> _Prompt_: Give back exactly the lines of the material below that start at the line containing "hfov_deg: 44.5" and end at the line containing "focal_mm: 38", and no others.

==== Task inputs ====

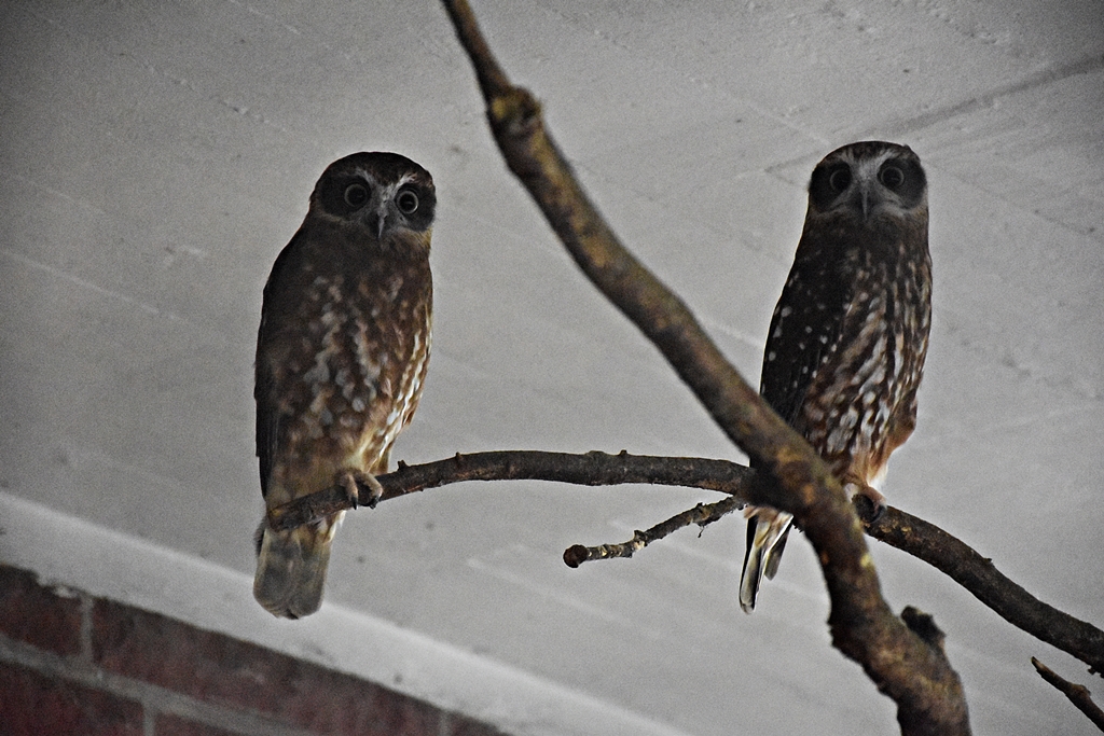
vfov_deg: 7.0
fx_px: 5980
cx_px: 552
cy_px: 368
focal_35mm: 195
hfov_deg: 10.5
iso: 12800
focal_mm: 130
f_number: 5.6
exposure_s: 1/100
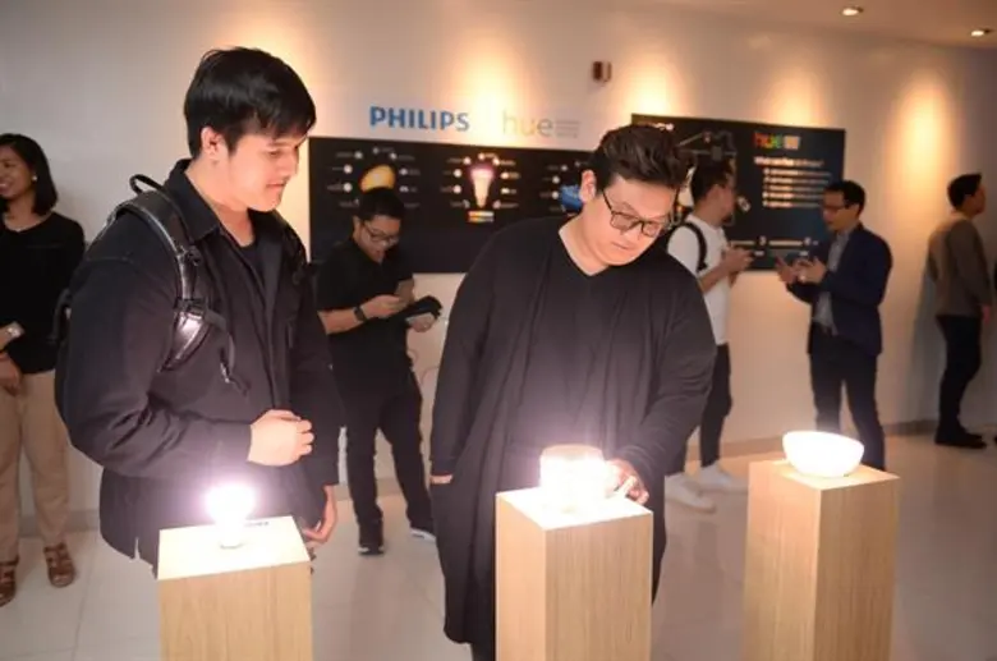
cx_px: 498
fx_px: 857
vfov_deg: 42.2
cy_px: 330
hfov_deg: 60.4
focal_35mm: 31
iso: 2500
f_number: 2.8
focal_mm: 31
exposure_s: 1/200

====
==== Task inputs ====

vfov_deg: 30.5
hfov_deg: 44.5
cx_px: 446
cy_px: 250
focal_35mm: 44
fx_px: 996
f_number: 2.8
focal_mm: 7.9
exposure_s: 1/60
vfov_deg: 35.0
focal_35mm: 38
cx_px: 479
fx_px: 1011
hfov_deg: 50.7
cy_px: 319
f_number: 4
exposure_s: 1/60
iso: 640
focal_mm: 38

====
==== Task inputs ====

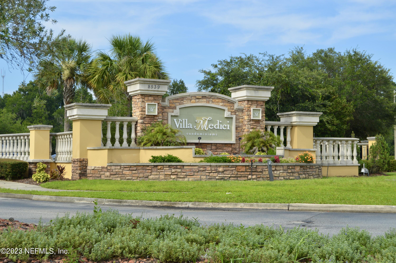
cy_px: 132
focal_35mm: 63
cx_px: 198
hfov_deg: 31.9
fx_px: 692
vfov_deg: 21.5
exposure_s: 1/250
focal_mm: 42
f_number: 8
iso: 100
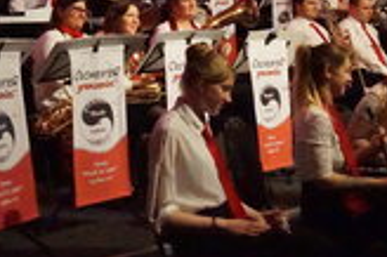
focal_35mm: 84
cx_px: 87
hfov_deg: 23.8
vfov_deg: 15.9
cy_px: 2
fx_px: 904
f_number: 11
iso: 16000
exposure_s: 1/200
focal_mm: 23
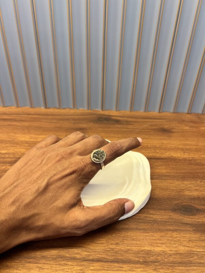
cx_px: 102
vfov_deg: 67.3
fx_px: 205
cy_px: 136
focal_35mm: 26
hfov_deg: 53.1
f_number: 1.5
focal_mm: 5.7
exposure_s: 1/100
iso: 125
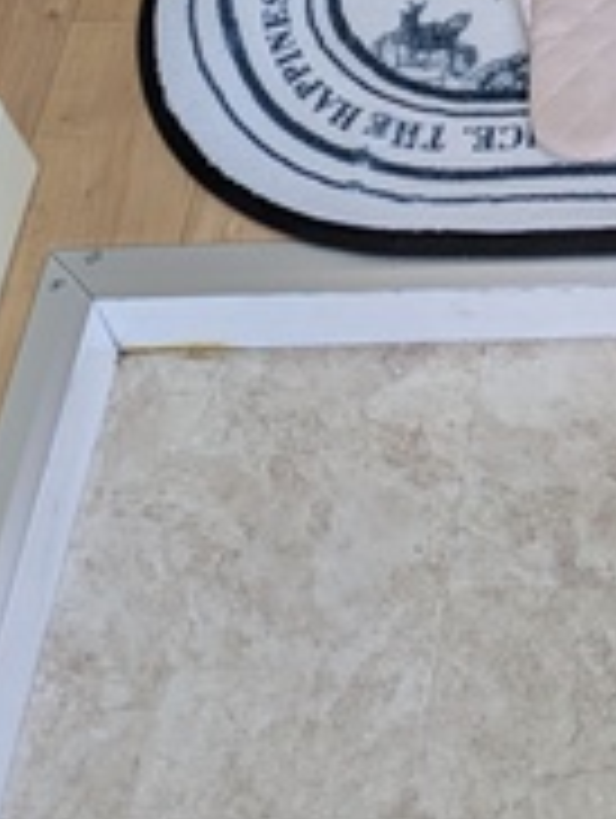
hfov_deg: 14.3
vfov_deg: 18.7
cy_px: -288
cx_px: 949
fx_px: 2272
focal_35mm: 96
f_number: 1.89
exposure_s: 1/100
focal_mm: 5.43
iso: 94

====

> _Task answer_:
hfov_deg: 44.5
cx_px: 446
cy_px: 250
focal_35mm: 44
fx_px: 996
f_number: 2.8
focal_mm: 7.9
exposure_s: 1/60
vfov_deg: 35.0
focal_35mm: 38
cx_px: 479
fx_px: 1011
hfov_deg: 50.7
cy_px: 319
f_number: 4
exposure_s: 1/60
iso: 640
focal_mm: 38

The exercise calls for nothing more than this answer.